Realizó numerosas canonizaciones y beatificaciones para mostrar innumerables ejemplos de santidad de hoy, que sirvieran de estímulo a los hombres de nuestro tiempo: celebró 147 ceremonias de beatificación -en las que proclamó 1338 beatos- y 51 canonizaciones, con un total de 482 santos. Proclamó a santa Teresa del Niño Jesús Doctora de la Iglesia.

Amplió notablemente el Colegio cardenalicio, creando 231 cardenales (más uno "in pectore", cuyo nombre no se hizo público antes de su muerte) en 9 consistorios. Además, convocó 6 reuniones plenarias del colegio cardenalicio.

Presidió 15 Asambleas del Sínodo de los obispos: 6 generales ordinarias (1980, 1983, 1987, 1990, 1994 y 2001), 1 general extraordinaria (1985) y 8 especiales (1980, 1991, 1994, 1995, 1997, 1998 (2) y 1999).

Entre sus documentos principales se incluyen: 14 Encíclicas, 15 Exhortaciones apostólicas, 11 Constituciones apostólicas y 45 Cartas apostólicas.

Promulgó el Catecismo de la Iglesia Católica, a la luz de la Revelación, autorizadamente interpretada por el Concilio Vaticano II. Reformó el Código de Derecho Canónico y el Código de Cánones de las Iglesias Orientales; y reorganizó la Curia Romana.

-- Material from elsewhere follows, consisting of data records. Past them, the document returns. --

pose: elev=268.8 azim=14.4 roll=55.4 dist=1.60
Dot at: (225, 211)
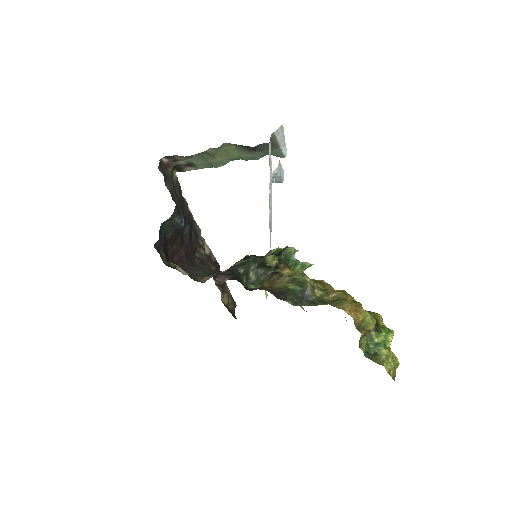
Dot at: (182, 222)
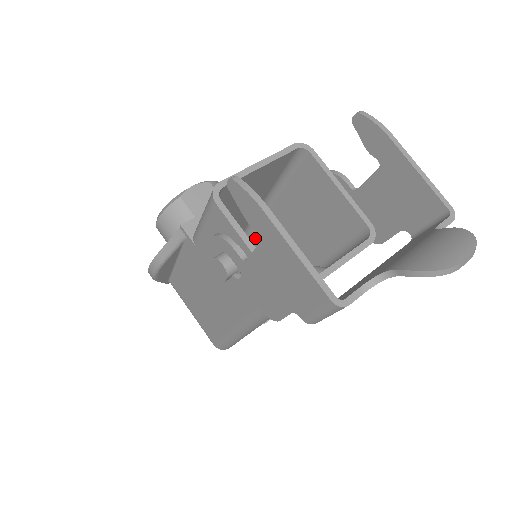
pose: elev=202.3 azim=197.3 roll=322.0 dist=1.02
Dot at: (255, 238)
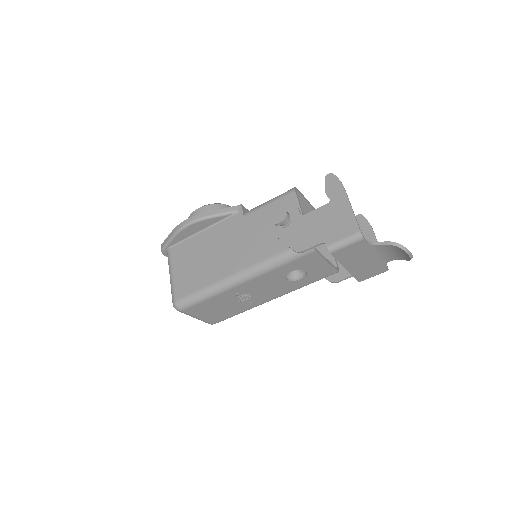
Dot at: occluded
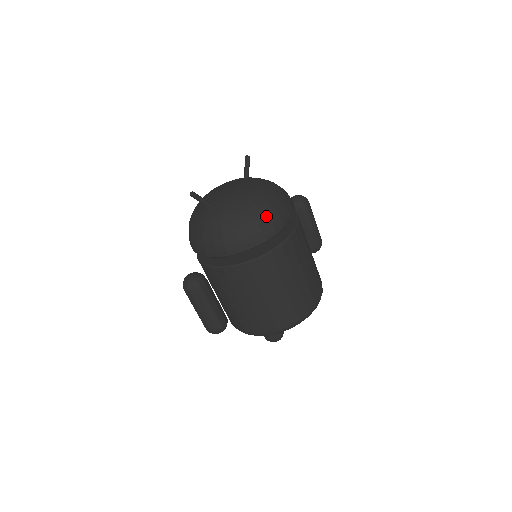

Publicó también cinco libros como doctor privado: "Cruzando el umbral de la esperanza" (octubre de 1994);"Don y misterio: en el quincuagésimo aniversario de mi ordenación sacerdotal" (noviembre de 1996); "Tríptico romano - Meditaciones", libro de poesías (marzo de 2003); “¡Levantaos! ¡Vamos!” (mayo de 2004) y “Memoria e identidad” (febrero de 2005).
Juan Pablo II falleció el 2 de abril de 2005, a las 21.37, mientras concluía el sábado, y ya habíamos entrado en la octava de Pascua y domingo de la Misericordia Divina.

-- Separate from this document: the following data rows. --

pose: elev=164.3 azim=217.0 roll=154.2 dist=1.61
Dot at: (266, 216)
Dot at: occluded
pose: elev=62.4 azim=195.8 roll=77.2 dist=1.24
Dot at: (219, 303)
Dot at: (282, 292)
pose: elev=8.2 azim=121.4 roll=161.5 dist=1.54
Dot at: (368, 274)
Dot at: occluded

Desde aquella noche hasta el 8 de abril, día en que se celebraron las exequias del difunto pontífice, más de tres millones de peregrinos rindieron homenaje a Juan Pablo II, haciendo incluso 24 horas de cola para poder acceder a la basílica de San Pedro.

El 28 de abril, el Santo Padre Benedicto XVI dispensó del tiempo de cinco años de espera tras la muerte para iniciar la causa de beatificación y canonización de Juan Pablo II. La causa la abrió oficialmente el cardenal Camillo Ruini, vicario general para la diócesis de Roma, el 28 de junio de 2005.

El Papa Benedicto XVI lo beatificó el 1 de mayo de 2011.

El Santo Padre Francisco lo canonizó, junto a Juan XXIII, el 27 de abril del 2014.